Я вздохнул, понимая правоту его слов. Изменился не только мир. Я тоже стал другим.
– Что вы предлагаете?
– Поработать на нас.
– Прямо сейчас?
– У вас будет полгода отпуска, а затем… Затем я свяжусь с вами и попрошу об одолжении.
– А более конкретно сказать не можете? – поинтересовался я.
– Могу. Есть другой мир, очень похожий на ваш. И он тоже нуждается в вашей помощи. Хотите помочь России выиграть в Крымской войне?
– Хочу, – кивнул я[17]. – И на всякий случай уточнил: – Но не раньше чем через полгода.
– Заметано, Игорь. Еще будут пожелания?
Я задумался:
– Адрес Круглова не подскажете? Вы ведь должны знать.
– Зачем вам?
– Надо. Продиктуйте, пожалуйста.
– Я вам лучше телефончик его дам. Вы удивитесь, но он из одного с вами города.
– Буду признателен.
Я потянулся к телефону.
Круглов оказался свободен.
Мы встретились в кафе. Он выглядел совсем иначе, но это, несомненно, был тот самый Круглов. Высокий, худощавый, с рыжеватой интеллигентской бородкой. В костюме светлых тонов и с небольшим кейсом в руках.
Он узнал меня моментально:
– Дитрих?
– По-настоящему меня зовут Игорем. А тебя?
– Алексеем, Лешей. И никогда Лехой. Я этого не люблю.
– Договорились.
Сделали заказ. Мой выбор пал на пиццу. Успел по ней соскучиться. Вроде обычная лепешка с нехитрой добавкой: сыр, помидоры, зелень, соус… Но тамона не получалась.
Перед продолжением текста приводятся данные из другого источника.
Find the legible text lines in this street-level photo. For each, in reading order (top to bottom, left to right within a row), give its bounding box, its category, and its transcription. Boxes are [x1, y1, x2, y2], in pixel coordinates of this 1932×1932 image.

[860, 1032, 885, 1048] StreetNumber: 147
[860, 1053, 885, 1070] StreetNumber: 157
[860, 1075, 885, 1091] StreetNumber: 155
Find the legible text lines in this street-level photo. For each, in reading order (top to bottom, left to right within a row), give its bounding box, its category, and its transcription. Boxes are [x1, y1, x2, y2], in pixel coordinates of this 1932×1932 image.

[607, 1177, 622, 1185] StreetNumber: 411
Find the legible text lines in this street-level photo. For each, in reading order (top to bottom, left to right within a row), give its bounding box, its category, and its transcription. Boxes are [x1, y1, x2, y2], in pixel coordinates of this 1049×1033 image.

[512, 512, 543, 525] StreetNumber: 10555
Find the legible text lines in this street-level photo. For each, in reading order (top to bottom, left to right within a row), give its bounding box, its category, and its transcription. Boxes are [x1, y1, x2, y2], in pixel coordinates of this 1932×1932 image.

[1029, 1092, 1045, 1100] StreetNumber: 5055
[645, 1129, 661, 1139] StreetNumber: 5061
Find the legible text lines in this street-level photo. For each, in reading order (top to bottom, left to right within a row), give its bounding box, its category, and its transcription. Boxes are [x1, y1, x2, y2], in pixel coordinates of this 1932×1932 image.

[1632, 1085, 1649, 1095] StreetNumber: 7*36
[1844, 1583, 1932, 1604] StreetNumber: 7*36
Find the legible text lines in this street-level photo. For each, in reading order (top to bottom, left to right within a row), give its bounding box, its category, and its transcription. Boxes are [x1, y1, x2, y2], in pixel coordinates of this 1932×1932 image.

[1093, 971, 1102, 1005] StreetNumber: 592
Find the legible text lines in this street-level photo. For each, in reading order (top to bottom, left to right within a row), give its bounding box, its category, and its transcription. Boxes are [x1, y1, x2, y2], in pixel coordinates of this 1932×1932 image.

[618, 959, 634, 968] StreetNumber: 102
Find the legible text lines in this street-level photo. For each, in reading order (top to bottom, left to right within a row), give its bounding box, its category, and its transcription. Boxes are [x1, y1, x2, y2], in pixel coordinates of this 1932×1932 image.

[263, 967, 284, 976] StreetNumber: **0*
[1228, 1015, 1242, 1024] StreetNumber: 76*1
Круглов взял пива и легкую закуску.
Официантка ушла.
Он хмуро посмотрел на меня:
– Ты на меня в обиде?
– Я стараюсь дать людям еще один шанс.
– Играешь в благородство?
– Не играю.
– Понимаю. Прости.
– Ничего. Как тебе живется?
– Нормально.
– Нормально – и все?
– А какого ответа ты ожидал? Я еще не отошел до конца. Тогда, после допроса, вдруг перенесся сюда. А здесь все по-другому. Не как раньше. Долго пришлось привыкать. Сейчас-то у меня все в полном ажуре. Этому Круглову даже воевать не пришлось. Тут ведь ни Афгана, ни Чечни не было. Ребята из моего взвода, которые когда-то при мне погибли, живы и здоровы. Я как узнал – аж заплакал. Ко всем домой заезжал: проверял, так ли это, а они меня не признавали. Потом дошло: они же меня первый раз в жизни видят. Вернулся и сразу в церковь, на колени упал и молюсь. Батюшка подошел. Смотрит на меня, удивляется, наверное, думает: откуда у него столько грехов накопилось? Но деликатный, ничего спрашивать не стал. А я, как с колен встал, чувствую: полегчало. Знаешь, Игорь, я снова пишу стихи. Вот послушай.
И он, прикрыв в глаза, стал негромко произносить рифмованные строки:
Оттолкнулся. Капли с весел.
Плеск волны и скрип песка.
Напоследок тихо бросил:
«Мать, не плачь… И так тоска».
[18]Здравствуй, читатель!
Извини, что я обращаюсь к тебе по-простому, на «ты», но мне кажется, что мы теперь люди свои и потому можем перейти на доверительные отношения, а они далеки от салонных манер и великосветского жеманства.
Открою маленький секрет: я просто обожаю послесловия в книгах, особенно если они написаны автором, а не его издателем (которому надо продать как можно больший тираж) или суровым литературным критиком (который пытается отработать полученные от издателя деньги, но, поскольку книга ему явно не по душе, получается это у него плохо).
Хоть трилогия «Гвардеец» формально завершена и в этом романе расставлены все точки над «ё», я все же решил, что послесловие необходимо. И не то чтобы я чего-то недосказал (а если что-то забыл, так ты уж меня прости. Видать, в процессе написания из головы вылетело. Мы, писатели, народ неорганизованный). Просто есть вещи, которые при всем желании нельзя втиснуть в рамки книги.
Попытаюсь рассказать тебе, как родилась эта трилогия.
Ненадолго переместимся в прошлое. Итак, на дворе год 2008-й. Пакость по имени мировой экономический кризис, наплевав на обещания правительства устроить в России «тихую гавань», начинает серьезно расшатывать то малое из советского наследства, что мы еще не успели испоганить или продать (напрашивается другое, рифмующееся с глаголом «продать» слово, но я, будучи человеком в некотором смысле не лишенным воспитания, не стал его писать в книге, которую, возможно, будут читать дети).